Richard III (1955, UK, Olivier)
Evil is such a generic word. It is its more specific forms that appall me, such as the bitter, lonely failure who has only one spark of brilliance in him: The ability to destroy good people, in order to prove to history that he was there, that he really lived. Watched it all.
Simba (1955, UK)
The Empire never played a big role in British movies, it’s almost as if it isn’t there, and when it is, the movies are rarely any good, (except for The Life and Death of Colonel Blimp). In this one, British colonists in Kenya face the Mau-Mau rebellion. The more liberal-minded of them believe that if only they treated the black Africans more kindly, the rebellion would lose its support, and the movie seems to take their side. But an old hard-line character is closer to the truth: The real choice they face, he says, is between showing who’s boss – or getting out of Africa. Liberal colonialism is a contradiction. Watched: 18 minutes.
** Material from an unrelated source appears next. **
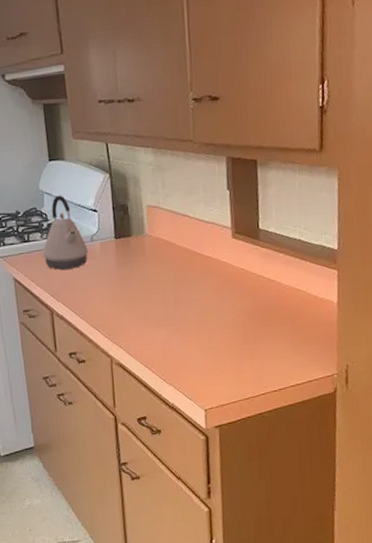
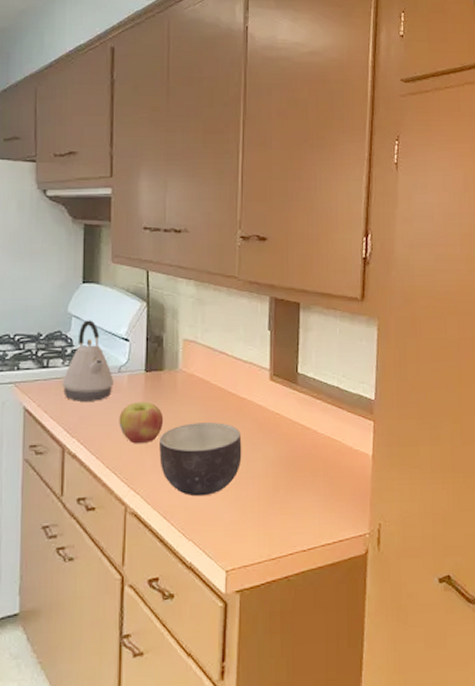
apple: none [96,266,137,304] -> present [119,401,164,444]
bowl: none [134,280,211,347] -> present [159,422,242,497]

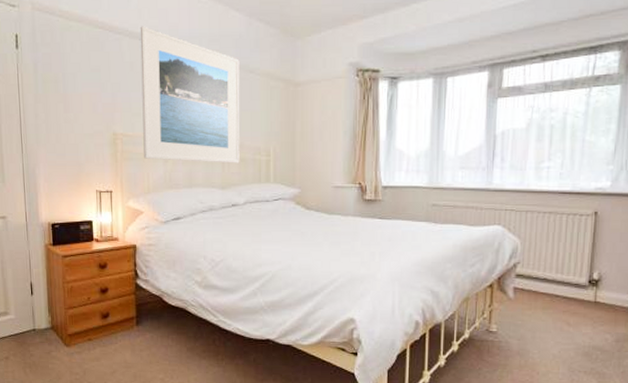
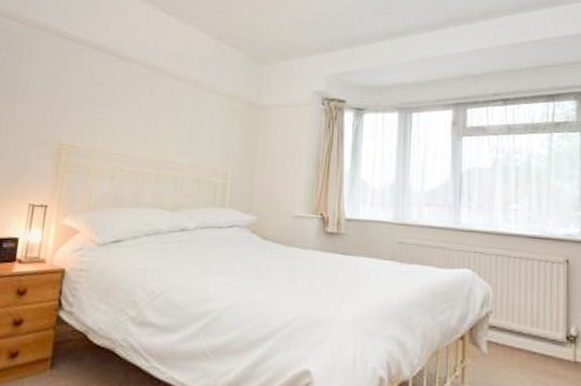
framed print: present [140,26,240,163] -> none [89,39,204,184]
It Came From Beneath the Sea (1955, USA)
Ladies and gentlemen, watch American-Japanese cultural exchange in action: First Ray Harruhausen creates the original giant angry dinosaur for The Beast From 20,000 Fathoms, then the Japanese reinvents it as Godzilla, and now here the Americans reimport and improve on the Godzilla formula. Voluntary cultural imperialism is such a beautiful thing to behold. Watched it all.